The Account of a Lifetime

August 6, 2011

Demon the Third: The Creature of an Ashen Home

Filed under: demons,Reflections,Tea. Earl Grey. Hot — xisor @ 6:48 pm

Through this summer, I’ve found plenty of time for introspection. Mainly with a feeling of being on the outside looking in, on my own life. Not a sensation of being ‘out of control’, but of not quite having the prolonged, guiding/directional control most folks feel fairly comfortable with.

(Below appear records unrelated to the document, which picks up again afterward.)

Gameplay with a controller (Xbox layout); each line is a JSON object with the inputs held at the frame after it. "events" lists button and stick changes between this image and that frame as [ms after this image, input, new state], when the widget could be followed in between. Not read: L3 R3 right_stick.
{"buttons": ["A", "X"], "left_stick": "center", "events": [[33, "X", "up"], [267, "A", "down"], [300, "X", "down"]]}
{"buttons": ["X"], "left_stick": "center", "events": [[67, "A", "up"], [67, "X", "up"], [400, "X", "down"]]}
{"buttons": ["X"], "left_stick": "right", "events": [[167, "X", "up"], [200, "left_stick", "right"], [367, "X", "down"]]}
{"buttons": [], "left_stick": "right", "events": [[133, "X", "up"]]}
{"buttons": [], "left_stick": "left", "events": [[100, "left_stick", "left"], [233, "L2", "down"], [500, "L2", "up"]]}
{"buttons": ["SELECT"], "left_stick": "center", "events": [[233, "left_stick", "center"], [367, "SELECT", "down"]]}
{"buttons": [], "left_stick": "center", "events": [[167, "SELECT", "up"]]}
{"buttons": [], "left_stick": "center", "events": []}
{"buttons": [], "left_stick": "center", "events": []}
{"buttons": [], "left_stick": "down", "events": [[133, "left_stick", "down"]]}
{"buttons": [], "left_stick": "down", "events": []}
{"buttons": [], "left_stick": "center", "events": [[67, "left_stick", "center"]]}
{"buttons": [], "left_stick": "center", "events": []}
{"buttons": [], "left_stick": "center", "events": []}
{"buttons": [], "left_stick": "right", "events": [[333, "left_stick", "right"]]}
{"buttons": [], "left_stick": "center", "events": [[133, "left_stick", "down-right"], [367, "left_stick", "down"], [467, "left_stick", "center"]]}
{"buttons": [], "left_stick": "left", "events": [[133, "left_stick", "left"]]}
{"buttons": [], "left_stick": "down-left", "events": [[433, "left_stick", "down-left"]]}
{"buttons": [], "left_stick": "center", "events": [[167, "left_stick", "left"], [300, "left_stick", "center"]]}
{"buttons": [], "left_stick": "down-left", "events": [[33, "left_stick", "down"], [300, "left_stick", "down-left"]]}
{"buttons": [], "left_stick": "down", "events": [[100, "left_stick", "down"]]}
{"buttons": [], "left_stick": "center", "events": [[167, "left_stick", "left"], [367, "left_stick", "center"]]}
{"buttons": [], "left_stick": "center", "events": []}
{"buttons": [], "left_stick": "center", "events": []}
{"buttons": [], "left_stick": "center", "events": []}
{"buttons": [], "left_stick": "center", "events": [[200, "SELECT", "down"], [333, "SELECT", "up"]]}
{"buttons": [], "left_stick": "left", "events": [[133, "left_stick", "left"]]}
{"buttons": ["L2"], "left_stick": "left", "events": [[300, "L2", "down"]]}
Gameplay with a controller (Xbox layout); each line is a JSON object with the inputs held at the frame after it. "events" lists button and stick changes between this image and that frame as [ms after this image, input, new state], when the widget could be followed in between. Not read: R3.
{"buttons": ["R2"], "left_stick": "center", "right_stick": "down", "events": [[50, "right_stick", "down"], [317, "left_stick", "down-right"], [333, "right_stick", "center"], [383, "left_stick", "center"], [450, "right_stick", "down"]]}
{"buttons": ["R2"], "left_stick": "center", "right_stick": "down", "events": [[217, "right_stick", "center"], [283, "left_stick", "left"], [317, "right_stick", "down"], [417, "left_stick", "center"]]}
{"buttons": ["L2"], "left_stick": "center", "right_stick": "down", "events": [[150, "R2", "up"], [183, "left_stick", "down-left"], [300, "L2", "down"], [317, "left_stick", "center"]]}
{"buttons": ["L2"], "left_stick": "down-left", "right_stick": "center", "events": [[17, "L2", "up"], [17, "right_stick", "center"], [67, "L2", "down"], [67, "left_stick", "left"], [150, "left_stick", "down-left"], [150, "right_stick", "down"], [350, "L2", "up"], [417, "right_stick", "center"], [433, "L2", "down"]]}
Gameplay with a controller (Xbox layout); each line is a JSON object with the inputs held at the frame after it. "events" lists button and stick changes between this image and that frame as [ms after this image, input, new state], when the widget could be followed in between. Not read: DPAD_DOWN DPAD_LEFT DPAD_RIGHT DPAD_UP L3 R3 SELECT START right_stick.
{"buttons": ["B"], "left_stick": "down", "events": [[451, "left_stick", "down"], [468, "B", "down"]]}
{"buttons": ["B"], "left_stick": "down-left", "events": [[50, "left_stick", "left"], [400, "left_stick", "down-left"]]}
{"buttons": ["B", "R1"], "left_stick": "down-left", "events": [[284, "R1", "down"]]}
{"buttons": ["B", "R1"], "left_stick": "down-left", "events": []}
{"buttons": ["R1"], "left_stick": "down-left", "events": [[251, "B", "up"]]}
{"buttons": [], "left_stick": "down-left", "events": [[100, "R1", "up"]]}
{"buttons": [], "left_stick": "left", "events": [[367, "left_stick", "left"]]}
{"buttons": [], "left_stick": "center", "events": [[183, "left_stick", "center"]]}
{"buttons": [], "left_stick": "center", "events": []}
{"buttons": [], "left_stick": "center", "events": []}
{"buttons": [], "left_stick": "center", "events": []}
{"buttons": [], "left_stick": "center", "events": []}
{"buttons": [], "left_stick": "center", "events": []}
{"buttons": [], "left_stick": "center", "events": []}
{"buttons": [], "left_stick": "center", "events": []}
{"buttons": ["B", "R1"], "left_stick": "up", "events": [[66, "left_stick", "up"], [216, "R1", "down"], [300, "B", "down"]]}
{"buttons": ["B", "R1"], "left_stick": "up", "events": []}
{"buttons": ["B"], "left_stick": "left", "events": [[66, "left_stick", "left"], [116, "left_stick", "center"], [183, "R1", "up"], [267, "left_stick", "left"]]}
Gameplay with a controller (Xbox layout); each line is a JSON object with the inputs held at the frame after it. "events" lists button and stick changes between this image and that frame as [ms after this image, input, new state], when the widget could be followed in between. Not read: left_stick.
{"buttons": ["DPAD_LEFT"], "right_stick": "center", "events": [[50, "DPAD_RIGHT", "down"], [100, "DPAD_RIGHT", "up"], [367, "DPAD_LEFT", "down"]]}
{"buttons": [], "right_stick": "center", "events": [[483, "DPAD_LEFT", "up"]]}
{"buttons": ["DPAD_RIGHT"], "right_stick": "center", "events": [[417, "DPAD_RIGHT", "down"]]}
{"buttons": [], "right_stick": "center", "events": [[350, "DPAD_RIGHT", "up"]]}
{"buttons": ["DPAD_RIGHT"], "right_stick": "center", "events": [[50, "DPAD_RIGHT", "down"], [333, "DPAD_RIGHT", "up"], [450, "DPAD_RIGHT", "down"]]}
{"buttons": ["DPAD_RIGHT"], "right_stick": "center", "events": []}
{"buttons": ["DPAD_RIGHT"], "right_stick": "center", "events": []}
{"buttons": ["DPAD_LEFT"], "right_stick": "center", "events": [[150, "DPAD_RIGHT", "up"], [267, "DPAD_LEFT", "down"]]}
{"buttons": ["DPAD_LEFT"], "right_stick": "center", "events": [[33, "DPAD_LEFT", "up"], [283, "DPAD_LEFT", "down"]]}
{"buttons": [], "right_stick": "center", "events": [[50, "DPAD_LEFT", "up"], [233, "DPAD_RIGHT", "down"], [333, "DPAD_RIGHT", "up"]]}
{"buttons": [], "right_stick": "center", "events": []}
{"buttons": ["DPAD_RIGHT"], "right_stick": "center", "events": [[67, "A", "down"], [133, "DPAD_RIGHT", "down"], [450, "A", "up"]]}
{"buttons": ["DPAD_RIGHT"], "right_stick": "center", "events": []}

In that manner, I felt some discomfort. Not an immense amount, mainly because it’s been a rather pleasant summer, but a subtle discomfort, a nagging that things weren’t quite the way they should be. And it’s ruddy annoying, I’ll say, mainly because it seems there’s nothing to be done to rectify it except actually getting on with things. Life is certainly not in a position, for me, where if I’m not doing something I’m somehow ‘dead’. I’ve prided myself for a very long time on the maxim brought to my ken by way of Marcus Aurelias “To think is to live”, which seems pretty reasonable to me.

The trouble is that, though thinking is al well and good, it would seem that being able to sustain longer, focussed and organised periods of thoughts is something I’m yearning after and which, for the past … well, recent history, it’s something that’s generally been escaping me. I can think well enough to hop from A to B to C, but all the way to Z without touching down in the middle? No, I’ve not done that.

The thing is, I’ve not tried either. Which leads me to the simple case that to really have the perspective I’m mooching after, I need some metric by which to measure success.